Sunday, December 18, 2011

I Love Sundays in Paris

There is something about Sundays in Paris I love.  Apart from the odd person walking their dog, or another scurrying off to market, the streets are quiet, in the morning.   I took this opportunity to take some photos before the crowds hit the street for church and Sunday brunch.

At numbers 11-13, on rue Francois Miron in the 4th arrondissement are two half timbered houses, which I have been looking forward to photographing, not so easy with freezing fingers that felt like they were ready to snap off in the cold morning air and without a wide angled lens.  However, I gave it a shot.

These historic, protected medieval houses, would have once had shop counters on the ground level.

The photographs don't really do the buildings justice, from where the stone meets the timber at ground and first level, it bellies out like a ship.  Giving the appearance that the house is bursting at the seams.  Which in a sense it probably is, bursting at the seams with memories, if only those walls could talk.

My fingers couldn't bare the pain anymore, so I popped my gloves on and moved on ...

Arriving just around the Corner at Memorial de la Shoah, the Museum of Jewish Documentation.

The church bells of Notre Dame were ringing as I stood in the sombre courtyard viewing the names of the Jewish people who were deported from France between 1942 and 1944.

Engraved on stone are the names of 76,000 Jews, 11,000 of them,  children.
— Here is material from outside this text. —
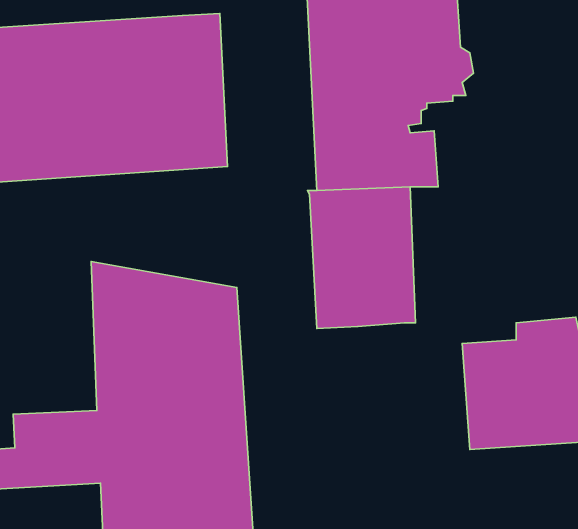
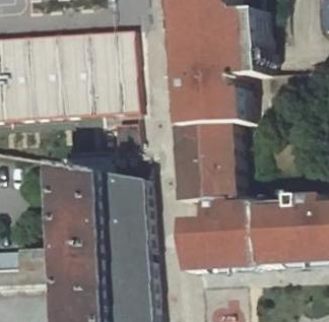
building: none -> [181,198,263,272]

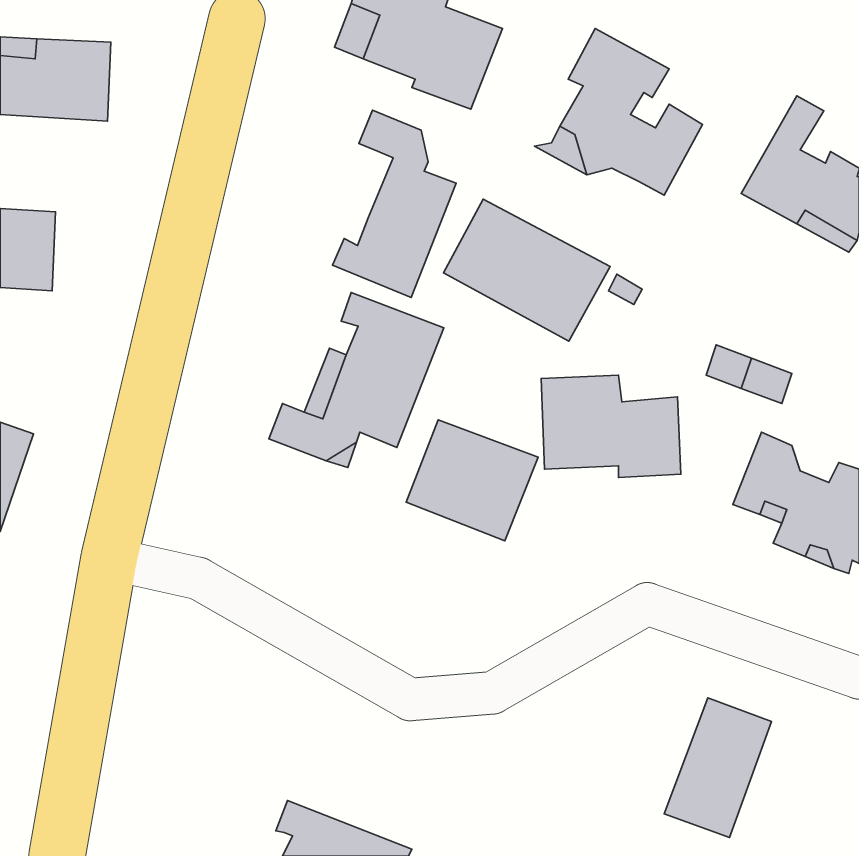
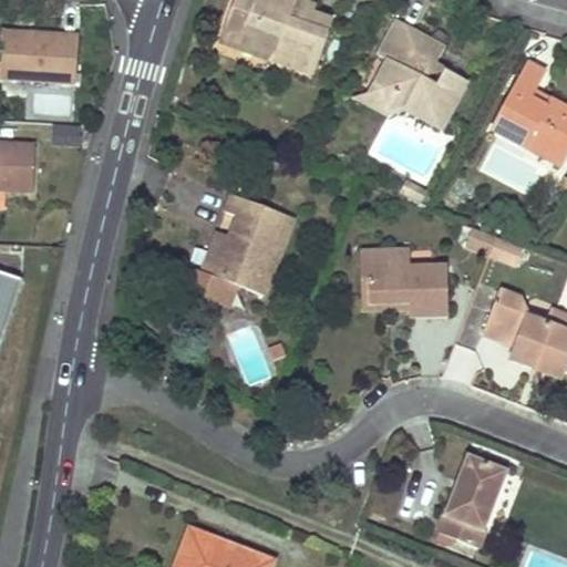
building: [333,110,456,297] -> none
building: [443,199,610,341] -> none
building: [406,420,538,541] -> none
During a three year period in France alone, all the people listed on these walls,  died or were murdered in an attempt to exterminate Judaism in Europe.

Inside the museum, one room is dedicated to the 11,000 children lives that were lost.

Naturally, a museum of this nature is sad, confronting and harrowing but at the same time, extremely well put together.  Some of the imagery and footage, has warnings, to prepare you, to let you decide, if you want to continue viewing.

One piece that didn't have a warning, which sent shivers through my body, was a piece of fabric.

The plaque read, this fabric was made from the hair of deported Jewish women.  Upon closer inspection, I could see thousands of pieces of human, hair nestled amongst the surface of the fabric.

This museum, is not for everyone, although everyone is welcome.

Perhaps memorials of this ilk, will ensure, this kind of atrocity doesn't happen again.

As I braced myself for the cold outside again, I thought a nice cup of tea was in order, so I headed to Mariage Freres, the simply wonderful tea shop, on 30 rue du Bourg-Tibourg, in the Marias;  the Jewish Quarter.